**Goal:** Can you repeat everything in the listing below, from the line containing "collector number: 26" down to the line containing "name author: Schrad.", including both of those lines, without changing a character?

**Raw data:**
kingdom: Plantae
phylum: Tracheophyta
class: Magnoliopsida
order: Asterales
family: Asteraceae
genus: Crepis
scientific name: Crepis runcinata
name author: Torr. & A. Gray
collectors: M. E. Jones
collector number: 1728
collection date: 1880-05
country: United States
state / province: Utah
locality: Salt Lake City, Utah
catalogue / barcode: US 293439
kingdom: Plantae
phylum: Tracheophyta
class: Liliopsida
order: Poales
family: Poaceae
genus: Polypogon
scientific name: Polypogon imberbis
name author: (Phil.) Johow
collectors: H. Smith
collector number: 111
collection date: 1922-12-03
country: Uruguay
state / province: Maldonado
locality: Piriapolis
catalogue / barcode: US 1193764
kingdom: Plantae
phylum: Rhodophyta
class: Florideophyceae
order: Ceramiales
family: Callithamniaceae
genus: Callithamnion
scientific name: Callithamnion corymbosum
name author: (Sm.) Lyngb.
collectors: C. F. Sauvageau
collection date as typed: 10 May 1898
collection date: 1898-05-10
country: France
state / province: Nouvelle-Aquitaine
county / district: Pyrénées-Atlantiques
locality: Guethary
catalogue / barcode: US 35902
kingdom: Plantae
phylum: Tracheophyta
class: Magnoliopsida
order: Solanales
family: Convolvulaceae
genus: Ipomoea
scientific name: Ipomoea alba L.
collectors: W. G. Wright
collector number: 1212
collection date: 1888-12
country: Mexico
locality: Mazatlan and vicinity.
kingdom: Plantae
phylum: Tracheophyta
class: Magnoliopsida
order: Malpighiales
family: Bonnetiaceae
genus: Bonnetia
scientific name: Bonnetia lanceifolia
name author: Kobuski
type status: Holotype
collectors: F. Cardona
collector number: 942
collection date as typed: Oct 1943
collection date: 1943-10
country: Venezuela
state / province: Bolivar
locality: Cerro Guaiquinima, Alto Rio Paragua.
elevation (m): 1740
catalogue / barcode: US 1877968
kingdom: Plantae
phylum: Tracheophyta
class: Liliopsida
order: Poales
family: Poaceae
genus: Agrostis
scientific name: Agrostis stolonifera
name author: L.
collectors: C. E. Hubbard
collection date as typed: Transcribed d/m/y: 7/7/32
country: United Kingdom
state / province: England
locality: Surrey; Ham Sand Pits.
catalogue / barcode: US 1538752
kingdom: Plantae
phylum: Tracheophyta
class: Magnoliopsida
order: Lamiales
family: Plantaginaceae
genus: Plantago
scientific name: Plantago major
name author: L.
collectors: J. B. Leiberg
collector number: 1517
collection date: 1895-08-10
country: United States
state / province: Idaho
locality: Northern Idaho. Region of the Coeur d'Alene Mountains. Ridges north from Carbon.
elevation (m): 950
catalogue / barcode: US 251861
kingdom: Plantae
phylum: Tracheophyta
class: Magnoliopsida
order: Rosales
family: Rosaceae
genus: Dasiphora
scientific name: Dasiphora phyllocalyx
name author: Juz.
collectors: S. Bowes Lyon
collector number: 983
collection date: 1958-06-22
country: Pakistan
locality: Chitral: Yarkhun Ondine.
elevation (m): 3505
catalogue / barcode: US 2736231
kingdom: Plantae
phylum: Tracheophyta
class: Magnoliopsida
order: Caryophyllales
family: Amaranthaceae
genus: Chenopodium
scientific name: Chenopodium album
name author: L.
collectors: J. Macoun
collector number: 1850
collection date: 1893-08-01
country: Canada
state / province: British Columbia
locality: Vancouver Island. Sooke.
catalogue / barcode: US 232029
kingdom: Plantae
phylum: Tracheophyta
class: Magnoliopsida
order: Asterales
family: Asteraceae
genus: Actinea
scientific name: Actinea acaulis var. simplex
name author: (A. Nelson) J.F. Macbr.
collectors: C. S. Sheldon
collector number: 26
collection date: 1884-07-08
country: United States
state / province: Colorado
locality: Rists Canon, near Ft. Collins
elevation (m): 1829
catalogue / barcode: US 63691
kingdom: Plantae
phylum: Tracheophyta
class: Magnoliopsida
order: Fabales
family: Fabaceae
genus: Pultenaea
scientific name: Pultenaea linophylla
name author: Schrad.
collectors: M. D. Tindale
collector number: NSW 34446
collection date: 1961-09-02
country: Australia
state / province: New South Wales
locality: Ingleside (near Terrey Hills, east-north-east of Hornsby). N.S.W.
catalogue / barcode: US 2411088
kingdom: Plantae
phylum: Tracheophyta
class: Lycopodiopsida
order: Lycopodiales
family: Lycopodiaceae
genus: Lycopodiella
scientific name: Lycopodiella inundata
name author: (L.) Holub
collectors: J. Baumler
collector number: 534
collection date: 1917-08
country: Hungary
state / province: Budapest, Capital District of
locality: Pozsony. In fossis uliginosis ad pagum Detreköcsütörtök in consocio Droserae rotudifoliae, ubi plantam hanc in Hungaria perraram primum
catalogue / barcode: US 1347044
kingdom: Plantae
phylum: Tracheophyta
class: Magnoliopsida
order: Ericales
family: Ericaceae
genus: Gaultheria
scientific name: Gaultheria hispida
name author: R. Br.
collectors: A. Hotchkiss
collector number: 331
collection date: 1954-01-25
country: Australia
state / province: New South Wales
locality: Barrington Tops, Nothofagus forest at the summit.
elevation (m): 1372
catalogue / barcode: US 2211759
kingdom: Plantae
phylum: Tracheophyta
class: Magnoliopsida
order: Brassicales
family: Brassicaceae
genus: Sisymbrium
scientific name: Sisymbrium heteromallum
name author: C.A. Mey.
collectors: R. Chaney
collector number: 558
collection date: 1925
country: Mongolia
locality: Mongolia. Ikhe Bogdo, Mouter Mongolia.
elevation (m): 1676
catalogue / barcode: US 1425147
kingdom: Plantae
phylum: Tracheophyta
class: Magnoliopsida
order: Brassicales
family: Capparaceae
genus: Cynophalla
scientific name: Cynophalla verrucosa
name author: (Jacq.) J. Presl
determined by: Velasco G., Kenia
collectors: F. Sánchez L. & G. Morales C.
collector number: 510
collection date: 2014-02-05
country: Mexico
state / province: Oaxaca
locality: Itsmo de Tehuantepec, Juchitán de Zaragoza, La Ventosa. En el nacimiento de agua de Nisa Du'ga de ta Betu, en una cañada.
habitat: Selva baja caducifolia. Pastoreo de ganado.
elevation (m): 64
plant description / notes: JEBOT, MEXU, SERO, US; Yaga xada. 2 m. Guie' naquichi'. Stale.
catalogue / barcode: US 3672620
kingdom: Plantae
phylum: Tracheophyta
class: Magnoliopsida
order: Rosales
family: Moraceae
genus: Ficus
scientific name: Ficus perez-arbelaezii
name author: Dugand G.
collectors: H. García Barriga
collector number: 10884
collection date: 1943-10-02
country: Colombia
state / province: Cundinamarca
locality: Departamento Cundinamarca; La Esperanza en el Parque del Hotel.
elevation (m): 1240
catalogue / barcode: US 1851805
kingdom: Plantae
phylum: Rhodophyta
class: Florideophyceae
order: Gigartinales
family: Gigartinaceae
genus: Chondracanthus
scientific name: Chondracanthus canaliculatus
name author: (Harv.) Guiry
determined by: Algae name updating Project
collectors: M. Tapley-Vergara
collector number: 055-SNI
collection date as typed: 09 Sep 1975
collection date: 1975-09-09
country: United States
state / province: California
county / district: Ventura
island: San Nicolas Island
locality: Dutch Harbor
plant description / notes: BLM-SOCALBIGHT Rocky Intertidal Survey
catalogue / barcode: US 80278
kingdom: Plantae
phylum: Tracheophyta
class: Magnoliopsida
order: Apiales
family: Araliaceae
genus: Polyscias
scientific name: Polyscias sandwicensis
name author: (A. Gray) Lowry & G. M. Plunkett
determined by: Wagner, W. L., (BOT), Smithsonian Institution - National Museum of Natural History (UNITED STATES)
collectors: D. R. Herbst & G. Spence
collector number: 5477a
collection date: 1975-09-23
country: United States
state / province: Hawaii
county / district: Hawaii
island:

**Task output:**
collector number: 26
collection date: 1884-07-08
country: United States
state / province: Colorado
locality: Rists Canon, near Ft. Collins
elevation (m): 1829
catalogue / barcode: US 63691
kingdom: Plantae
phylum: Tracheophyta
class: Magnoliopsida
order: Fabales
family: Fabaceae
genus: Pultenaea
scientific name: Pultenaea linophylla
name author: Schrad.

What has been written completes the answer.